▶ _Set problem_
Put every line of the rows below into a JSON list of strings, one string per line, leaving out any blank lines.

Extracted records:

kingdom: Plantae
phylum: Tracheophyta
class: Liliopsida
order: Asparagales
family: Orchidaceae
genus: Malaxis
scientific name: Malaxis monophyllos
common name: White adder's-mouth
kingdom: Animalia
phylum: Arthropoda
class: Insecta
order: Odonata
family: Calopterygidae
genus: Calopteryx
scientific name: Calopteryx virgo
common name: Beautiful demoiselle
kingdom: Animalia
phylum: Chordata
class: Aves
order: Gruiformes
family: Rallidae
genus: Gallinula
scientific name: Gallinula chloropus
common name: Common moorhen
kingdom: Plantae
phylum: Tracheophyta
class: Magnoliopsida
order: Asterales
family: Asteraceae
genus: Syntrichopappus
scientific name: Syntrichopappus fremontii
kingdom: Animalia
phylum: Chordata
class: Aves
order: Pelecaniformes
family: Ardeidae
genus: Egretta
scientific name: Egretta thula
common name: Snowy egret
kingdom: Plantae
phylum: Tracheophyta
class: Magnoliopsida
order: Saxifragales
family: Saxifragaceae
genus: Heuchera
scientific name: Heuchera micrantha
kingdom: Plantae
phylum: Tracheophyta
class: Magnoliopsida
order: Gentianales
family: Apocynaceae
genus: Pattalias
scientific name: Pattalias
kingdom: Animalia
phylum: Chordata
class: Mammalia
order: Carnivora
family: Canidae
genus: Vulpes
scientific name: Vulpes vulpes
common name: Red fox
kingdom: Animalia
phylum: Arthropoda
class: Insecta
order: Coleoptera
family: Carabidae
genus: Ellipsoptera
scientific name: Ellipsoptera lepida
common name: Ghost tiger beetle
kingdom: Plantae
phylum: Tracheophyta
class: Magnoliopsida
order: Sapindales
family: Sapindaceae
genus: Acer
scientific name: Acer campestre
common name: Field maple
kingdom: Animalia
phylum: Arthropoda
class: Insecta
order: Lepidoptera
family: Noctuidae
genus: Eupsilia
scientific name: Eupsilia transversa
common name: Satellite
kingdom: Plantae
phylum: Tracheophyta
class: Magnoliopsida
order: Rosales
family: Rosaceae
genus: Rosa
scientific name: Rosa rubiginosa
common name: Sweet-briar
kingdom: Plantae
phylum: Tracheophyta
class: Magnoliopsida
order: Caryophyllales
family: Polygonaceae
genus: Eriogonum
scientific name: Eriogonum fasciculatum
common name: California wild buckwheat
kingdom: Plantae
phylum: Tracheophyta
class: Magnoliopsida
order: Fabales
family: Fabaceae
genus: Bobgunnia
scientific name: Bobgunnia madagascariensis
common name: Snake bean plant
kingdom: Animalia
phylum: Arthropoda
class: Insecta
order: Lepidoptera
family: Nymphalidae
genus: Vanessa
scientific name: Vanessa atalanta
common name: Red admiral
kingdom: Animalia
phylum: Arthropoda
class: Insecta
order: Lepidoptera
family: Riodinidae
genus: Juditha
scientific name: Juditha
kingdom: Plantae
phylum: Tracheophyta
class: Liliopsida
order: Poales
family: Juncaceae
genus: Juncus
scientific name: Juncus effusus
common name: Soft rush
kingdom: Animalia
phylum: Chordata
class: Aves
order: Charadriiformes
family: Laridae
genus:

▶ _Answer for this exercise_
[
  "kingdom: Plantae",
  "phylum: Tracheophyta",
  "class: Liliopsida",
  "order: Asparagales",
  "family: Orchidaceae",
  "genus: Malaxis",
  "scientific name: Malaxis monophyllos",
  "common name: White adder's-mouth",
  "kingdom: Animalia",
  "phylum: Arthropoda",
  "class: Insecta",
  "order: Odonata",
  "family: Calopterygidae",
  "genus: Calopteryx",
  "scientific name: Calopteryx virgo",
  "common name: Beautiful demoiselle",
  "kingdom: Animalia",
  "phylum: Chordata",
  "class: Aves",
  "order: Gruiformes",
  "family: Rallidae",
  "genus: Gallinula",
  "scientific name: Gallinula chloropus",
  "common name: Common moorhen",
  "kingdom: Plantae",
  "phylum: Tracheophyta",
  "class: Magnoliopsida",
  "order: Asterales",
  "family: Asteraceae",
  "genus: Syntrichopappus",
  "scientific name: Syntrichopappus fremontii",
  "kingdom: Animalia",
  "phylum: Chordata",
  "class: Aves",
  "order: Pelecaniformes",
  "family: Ardeidae",
  "genus: Egretta",
  "scientific name: Egretta thula",
  "common name: Snowy egret",
  "kingdom: Plantae",
  "phylum: Tracheophyta",
  "class: Magnoliopsida",
  "order: Saxifragales",
  "family: Saxifragaceae",
  "genus: Heuchera",
  "scientific name: Heuchera micrantha",
  "kingdom: Plantae",
  "phylum: Tracheophyta",
  "class: Magnoliopsida",
  "order: Gentianales",
  "family: Apocynaceae",
  "genus: Pattalias",
  "scientific name: Pattalias",
  "kingdom: Animalia",
  "phylum: Chordata",
  "class: Mammalia",
  "order: Carnivora",
  "family: Canidae",
  "genus: Vulpes",
  "scientific name: Vulpes vulpes",
  "common name: Red fox",
  "kingdom: Animalia",
  "phylum: Arthropoda",
  "class: Insecta",
  "order: Coleoptera",
  "family: Carabidae",
  "genus: Ellipsoptera",
  "scientific name: Ellipsoptera lepida",
  "common name: Ghost tiger beetle",
  "kingdom: Plantae",
  "phylum: Tracheophyta",
  "class: Magnoliopsida",
  "order: Sapindales",
  "family: Sapindaceae",
  "genus: Acer",
  "scientific name: Acer campestre",
  "common name: Field maple",
  "kingdom: Animalia",
  "phylum: Arthropoda",
  "class: Insecta",
  "order: Lepidoptera",
  "family: Noctuidae",
  "genus: Eupsilia",
  "scientific name: Eupsilia transversa",
  "common name: Satellite",
  "kingdom: Plantae",
  "phylum: Tracheophyta",
  "class: Magnoliopsida",
  "order: Rosales",
  "family: Rosaceae",
  "genus: Rosa",
  "scientific name: Rosa rubiginosa",
  "common name: Sweet-briar",
  "kingdom: Plantae",
  "phylum: Tracheophyta",
  "class: Magnoliopsida",
  "order: Caryophyllales",
  "family: Polygonaceae",
  "genus: Eriogonum",
  "scientific name: Eriogonum fasciculatum",
  "common name: California wild buckwheat",
  "kingdom: Plantae",
  "phylum: Tracheophyta",
  "class: Magnoliopsida",
  "order: Fabales",
  "family: Fabaceae",
  "genus: Bobgunnia",
  "scientific name: Bobgunnia madagascariensis",
  "common name: Snake bean plant",
  "kingdom: Animalia",
  "phylum: Arthropoda",
  "class: Insecta",
  "order: Lepidoptera",
  "family: Nymphalidae",
  "genus: Vanessa",
  "scientific name: Vanessa atalanta",
  "common name: Red admiral",
  "kingdom: Animalia",
  "phylum: Arthropoda",
  "class: Insecta",
  "order: Lepidoptera",
  "family: Riodinidae",
  "genus: Juditha",
  "scientific name: Juditha",
  "kingdom: Plantae",
  "phylum: Tracheophyta",
  "class: Liliopsida",
  "order: Poales",
  "family: Juncaceae",
  "genus: Juncus",
  "scientific name: Juncus effusus",
  "common name: Soft rush",
  "kingdom: Animalia",
  "phylum: Chordata",
  "class: Aves",
  "order: Charadriiformes",
  "family: Laridae",
  "genus:"
]